I wanted to rattle off the statistics to Father about Brown—things I knew we could relate on.
They have a nine percent acceptance rate.
“Did you know John D. Rockefeller Jr. graduated from Brown, Father?” I said, knowing full well that would catch his attention because he had business ties with the Rockefellers and their political party.
“I’m aware of where John Jr. went to school, Catherine,” he said.
“Did you know that Cat also got accepted to Stanford and Yale, Father?” Ingrid grabbed a pancake, just as I had, and buried her teeth into the unbleached flour.
Mother sighed, so I grabbed us bo
th plates from the middle of the table. Handed one to Ingrid. Looked up at Mother.
“You did?” Father looked up only briefly from his reading. “That’s wonderful, Catherine.”
Brown was my first choice. I wanted to say this, but I didn’t. Perhaps Father didn’t like Brown, or maybe he thought there was a better choice. I cared deeply about his opinion even if I didn’t show it.
“Did you know I was pregnant?” Ingrid whispered.
Mother said, “What?” over the running water from the sink.
Father took a sip of his black coffee.
I looked to my sister, envious and both heartbroken for her. Envious that she could speak her mind and it didn’t matter to her what others thought, and heartbroken because nobody cared, except for me.
“That reminds me; come upstairs with me,” I said to her.
Both Ingrid and I stood, grabbed our plates from the table, kissed Mother on the cheek, and put the plates in the dishwasher.
But when I kissed Mother, I allowed my lips to linger longer on her cheek, willing her to know that I was sorry for not using a plate, that I was sorry for turning my headphones up last night, and that I was sorry there were purple hydrangeas on the table this morning.

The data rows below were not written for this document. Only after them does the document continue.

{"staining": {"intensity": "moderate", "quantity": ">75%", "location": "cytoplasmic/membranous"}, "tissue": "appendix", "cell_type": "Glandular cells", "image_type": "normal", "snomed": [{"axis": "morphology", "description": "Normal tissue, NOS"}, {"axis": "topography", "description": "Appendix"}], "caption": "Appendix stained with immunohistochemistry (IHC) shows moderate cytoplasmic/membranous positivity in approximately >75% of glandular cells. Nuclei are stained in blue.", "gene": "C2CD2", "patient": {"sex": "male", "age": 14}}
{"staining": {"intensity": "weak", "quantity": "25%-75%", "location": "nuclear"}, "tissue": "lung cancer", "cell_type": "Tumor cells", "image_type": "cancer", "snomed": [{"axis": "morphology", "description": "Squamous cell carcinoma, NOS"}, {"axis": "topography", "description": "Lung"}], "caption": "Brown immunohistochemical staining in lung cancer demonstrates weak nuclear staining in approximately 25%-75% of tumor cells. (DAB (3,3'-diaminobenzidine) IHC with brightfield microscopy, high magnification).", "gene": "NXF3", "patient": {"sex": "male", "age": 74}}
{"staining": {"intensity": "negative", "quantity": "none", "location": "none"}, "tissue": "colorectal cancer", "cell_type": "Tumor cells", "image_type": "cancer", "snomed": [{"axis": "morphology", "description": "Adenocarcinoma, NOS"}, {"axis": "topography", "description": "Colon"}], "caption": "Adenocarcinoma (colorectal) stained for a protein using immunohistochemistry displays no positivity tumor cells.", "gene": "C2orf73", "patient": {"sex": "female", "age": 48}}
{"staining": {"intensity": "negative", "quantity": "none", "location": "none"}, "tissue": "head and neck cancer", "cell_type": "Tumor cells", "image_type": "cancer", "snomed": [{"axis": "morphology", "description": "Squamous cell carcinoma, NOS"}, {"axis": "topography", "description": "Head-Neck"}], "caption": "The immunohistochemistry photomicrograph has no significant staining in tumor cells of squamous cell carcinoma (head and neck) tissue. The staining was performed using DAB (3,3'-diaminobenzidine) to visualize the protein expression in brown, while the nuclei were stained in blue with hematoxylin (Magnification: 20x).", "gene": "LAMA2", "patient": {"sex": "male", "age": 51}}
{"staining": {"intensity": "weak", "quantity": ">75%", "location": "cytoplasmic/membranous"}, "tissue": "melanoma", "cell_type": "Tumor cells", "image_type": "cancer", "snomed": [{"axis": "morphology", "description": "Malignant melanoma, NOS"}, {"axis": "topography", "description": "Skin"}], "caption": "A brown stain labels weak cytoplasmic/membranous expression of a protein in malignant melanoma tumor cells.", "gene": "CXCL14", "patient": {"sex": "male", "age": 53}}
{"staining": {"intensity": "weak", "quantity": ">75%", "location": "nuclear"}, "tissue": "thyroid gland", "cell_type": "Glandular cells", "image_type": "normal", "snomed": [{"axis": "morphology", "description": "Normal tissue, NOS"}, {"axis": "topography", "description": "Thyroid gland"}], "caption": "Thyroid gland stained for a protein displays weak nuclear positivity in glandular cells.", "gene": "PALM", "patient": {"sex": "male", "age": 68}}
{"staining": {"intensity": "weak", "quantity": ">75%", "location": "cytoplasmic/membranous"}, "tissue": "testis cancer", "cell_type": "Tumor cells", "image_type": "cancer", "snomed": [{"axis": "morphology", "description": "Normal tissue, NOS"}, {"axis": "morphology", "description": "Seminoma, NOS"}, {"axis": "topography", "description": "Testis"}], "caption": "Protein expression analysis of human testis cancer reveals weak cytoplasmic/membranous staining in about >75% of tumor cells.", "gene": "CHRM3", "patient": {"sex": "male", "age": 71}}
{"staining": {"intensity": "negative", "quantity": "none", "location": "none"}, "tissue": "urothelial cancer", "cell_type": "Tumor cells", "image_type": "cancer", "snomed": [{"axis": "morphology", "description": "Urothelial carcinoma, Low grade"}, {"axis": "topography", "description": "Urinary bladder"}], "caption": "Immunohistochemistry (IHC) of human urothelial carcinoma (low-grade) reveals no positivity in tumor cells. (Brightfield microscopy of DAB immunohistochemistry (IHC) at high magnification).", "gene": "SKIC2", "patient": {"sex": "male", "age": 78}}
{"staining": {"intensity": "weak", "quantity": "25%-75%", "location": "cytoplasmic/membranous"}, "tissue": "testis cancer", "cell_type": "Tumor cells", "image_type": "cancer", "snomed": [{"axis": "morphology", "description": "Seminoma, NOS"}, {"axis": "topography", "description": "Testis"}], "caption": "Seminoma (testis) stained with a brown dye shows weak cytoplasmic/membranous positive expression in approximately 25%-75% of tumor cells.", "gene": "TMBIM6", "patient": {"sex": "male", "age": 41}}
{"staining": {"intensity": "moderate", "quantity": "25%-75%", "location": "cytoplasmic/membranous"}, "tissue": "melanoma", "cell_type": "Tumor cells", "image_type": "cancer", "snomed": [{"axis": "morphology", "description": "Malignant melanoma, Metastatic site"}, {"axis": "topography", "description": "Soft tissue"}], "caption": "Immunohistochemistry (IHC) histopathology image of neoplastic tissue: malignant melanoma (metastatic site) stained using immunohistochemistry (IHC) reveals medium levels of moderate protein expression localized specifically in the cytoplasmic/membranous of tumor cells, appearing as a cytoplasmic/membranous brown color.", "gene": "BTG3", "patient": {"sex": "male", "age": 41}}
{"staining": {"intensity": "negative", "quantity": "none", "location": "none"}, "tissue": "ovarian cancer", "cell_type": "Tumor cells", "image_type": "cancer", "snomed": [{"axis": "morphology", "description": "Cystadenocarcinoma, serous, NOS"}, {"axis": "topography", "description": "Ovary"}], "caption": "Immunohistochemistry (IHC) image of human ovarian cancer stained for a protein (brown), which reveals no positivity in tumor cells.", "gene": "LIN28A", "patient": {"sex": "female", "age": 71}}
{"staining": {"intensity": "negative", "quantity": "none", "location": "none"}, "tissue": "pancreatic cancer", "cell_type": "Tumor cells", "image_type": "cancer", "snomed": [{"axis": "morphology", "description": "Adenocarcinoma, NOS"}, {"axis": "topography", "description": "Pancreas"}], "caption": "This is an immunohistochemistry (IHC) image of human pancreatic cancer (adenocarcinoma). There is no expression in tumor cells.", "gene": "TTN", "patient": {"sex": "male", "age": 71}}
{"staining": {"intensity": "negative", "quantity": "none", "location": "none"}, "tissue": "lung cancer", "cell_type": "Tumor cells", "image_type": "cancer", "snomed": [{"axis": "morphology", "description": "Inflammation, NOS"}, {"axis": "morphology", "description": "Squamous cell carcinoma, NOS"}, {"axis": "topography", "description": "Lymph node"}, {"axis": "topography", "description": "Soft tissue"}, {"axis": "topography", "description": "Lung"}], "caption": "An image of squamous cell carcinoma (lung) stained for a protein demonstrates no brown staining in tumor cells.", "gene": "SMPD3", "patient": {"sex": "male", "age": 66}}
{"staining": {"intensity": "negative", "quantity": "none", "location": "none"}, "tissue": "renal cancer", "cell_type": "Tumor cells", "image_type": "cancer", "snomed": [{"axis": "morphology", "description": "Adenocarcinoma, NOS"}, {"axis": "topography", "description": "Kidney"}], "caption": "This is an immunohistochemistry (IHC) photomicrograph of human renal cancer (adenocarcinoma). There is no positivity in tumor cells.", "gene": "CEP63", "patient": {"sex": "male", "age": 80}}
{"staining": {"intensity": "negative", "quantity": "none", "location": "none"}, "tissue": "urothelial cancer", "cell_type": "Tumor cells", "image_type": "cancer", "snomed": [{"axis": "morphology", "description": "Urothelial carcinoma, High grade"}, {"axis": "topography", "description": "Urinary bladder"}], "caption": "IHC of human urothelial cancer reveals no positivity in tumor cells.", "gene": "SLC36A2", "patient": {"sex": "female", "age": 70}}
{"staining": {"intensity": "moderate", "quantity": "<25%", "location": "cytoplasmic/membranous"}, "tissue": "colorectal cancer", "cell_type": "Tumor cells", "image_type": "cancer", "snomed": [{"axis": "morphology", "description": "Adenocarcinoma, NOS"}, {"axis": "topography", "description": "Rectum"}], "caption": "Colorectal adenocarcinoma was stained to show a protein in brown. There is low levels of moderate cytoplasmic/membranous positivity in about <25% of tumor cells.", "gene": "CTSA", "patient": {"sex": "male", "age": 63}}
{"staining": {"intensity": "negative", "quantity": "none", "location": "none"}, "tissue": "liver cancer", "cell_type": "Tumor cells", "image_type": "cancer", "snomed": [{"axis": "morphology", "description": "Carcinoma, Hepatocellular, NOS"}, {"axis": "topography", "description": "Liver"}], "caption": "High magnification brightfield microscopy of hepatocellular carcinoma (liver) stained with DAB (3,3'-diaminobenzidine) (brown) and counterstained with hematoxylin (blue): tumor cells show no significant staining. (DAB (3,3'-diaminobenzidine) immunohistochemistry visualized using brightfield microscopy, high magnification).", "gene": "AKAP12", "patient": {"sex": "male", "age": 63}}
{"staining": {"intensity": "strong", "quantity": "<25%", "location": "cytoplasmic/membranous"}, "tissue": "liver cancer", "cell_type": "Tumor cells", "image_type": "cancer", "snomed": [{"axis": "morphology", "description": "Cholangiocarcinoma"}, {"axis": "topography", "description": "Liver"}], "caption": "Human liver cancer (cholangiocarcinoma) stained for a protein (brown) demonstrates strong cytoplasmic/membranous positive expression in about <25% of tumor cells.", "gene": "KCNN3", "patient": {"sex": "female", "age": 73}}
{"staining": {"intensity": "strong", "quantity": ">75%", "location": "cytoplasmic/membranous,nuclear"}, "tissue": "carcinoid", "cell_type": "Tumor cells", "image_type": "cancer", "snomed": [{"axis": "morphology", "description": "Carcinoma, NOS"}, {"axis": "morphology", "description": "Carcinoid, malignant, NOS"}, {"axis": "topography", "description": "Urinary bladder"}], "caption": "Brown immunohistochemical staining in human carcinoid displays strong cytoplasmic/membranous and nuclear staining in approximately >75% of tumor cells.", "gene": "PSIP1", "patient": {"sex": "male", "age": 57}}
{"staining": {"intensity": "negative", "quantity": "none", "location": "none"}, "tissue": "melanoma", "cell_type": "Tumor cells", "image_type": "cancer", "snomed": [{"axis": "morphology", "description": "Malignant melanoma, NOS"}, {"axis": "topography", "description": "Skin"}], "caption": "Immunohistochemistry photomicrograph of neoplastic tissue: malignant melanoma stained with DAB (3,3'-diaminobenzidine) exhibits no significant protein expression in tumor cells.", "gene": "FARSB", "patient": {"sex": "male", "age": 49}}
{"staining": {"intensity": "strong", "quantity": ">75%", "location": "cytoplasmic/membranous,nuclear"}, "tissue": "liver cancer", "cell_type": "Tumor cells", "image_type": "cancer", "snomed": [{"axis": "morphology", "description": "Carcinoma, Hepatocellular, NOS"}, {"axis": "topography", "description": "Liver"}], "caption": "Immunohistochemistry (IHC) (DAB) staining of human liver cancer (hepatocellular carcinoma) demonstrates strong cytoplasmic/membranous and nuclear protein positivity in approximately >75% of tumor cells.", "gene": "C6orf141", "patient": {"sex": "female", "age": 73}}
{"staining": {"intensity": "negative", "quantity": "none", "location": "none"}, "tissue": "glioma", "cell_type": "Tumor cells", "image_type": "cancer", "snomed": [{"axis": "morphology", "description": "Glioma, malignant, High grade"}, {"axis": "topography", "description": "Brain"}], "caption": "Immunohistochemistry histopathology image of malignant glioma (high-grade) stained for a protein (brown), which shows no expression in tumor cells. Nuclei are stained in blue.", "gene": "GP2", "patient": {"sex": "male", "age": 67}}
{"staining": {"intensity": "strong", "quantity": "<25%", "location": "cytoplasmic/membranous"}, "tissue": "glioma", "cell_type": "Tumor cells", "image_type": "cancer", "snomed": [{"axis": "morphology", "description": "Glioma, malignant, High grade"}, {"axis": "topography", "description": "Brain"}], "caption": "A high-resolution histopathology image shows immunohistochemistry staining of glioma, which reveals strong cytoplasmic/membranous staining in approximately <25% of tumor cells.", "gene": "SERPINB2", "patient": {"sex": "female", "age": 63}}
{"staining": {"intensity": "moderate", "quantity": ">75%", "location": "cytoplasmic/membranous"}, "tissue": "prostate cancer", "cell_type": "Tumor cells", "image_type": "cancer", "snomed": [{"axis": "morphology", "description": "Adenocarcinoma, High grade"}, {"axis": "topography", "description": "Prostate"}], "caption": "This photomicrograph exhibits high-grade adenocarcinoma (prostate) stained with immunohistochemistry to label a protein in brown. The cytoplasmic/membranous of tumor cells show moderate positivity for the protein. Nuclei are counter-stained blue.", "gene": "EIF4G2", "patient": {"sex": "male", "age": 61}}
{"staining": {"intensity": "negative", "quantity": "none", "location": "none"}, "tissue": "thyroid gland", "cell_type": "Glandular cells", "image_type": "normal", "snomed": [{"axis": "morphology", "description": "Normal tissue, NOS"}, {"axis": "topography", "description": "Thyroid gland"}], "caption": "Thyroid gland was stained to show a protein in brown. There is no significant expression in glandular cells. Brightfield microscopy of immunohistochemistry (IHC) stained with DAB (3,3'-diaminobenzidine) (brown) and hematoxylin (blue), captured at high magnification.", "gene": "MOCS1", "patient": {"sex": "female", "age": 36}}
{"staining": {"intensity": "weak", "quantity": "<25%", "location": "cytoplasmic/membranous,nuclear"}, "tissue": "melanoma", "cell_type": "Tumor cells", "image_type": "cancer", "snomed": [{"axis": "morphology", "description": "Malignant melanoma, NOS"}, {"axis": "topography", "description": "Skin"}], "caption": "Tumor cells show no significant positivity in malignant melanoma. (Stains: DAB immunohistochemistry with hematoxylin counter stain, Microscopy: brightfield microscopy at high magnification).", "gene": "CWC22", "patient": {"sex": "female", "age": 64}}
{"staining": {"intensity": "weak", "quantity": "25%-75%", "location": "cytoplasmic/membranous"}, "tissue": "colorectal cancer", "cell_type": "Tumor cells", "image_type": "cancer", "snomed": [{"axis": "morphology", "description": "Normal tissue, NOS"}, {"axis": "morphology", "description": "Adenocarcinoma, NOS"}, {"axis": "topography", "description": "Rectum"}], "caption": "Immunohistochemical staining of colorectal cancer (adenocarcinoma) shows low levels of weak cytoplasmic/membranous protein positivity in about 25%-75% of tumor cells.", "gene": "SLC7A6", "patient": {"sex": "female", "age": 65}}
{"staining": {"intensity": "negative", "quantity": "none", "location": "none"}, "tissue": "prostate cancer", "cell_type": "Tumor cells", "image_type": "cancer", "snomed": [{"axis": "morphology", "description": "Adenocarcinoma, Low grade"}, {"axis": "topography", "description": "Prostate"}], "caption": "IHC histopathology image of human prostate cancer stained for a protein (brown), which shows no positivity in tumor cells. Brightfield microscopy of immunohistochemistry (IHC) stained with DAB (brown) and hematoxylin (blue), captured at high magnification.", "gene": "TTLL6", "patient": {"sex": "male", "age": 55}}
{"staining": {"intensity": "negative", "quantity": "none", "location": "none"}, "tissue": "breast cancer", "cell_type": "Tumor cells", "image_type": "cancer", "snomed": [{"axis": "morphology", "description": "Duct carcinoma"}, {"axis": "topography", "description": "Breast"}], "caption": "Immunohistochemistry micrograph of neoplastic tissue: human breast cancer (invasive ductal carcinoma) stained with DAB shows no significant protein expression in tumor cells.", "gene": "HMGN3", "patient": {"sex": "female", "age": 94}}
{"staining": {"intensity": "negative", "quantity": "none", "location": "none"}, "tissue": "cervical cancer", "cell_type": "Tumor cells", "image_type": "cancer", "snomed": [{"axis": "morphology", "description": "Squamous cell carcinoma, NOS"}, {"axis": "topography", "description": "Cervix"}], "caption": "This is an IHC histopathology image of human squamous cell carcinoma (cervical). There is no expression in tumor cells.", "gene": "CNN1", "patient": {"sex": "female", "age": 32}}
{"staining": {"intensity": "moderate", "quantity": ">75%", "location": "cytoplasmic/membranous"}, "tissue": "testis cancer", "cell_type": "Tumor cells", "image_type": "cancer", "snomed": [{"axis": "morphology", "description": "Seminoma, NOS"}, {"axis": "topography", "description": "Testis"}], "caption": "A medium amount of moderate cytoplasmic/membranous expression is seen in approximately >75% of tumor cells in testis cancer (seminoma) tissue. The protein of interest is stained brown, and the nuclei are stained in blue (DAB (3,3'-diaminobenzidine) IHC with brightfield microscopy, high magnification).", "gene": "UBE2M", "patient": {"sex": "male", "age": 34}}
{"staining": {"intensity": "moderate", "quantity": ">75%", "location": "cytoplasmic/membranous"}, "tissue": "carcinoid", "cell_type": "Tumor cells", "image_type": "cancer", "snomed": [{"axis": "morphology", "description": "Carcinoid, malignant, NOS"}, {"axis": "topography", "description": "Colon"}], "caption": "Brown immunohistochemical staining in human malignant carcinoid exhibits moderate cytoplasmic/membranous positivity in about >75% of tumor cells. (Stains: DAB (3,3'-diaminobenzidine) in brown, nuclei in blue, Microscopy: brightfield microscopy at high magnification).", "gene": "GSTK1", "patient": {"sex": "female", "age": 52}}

Father didn’t look up, so Ingrid and I didn’t say a word.
When we got upstairs, I told her about Peter and last night and losing my virginity.
She asked how I felt.
I told her it wasn’t what I’d imagined, but what I didn’t tell her was that I might have done it for the wrong reasons.
Ingrid and I had learned to lie early on. We learned that as long as everything was okay on the outside, the inside didn’t matter. We learned to hold a brave face because Father hated tears—and watermelon and Sundays, maybe because we went to church and he didn’t. Another thing we learned was that if you showed up for Sunday service, all the lies would be forgiven for the week, and we could start anew on Monday morning.
I’d learned to say no, even when I wanted to say yes.
I’d learned to say yes, even when I wanted to say no.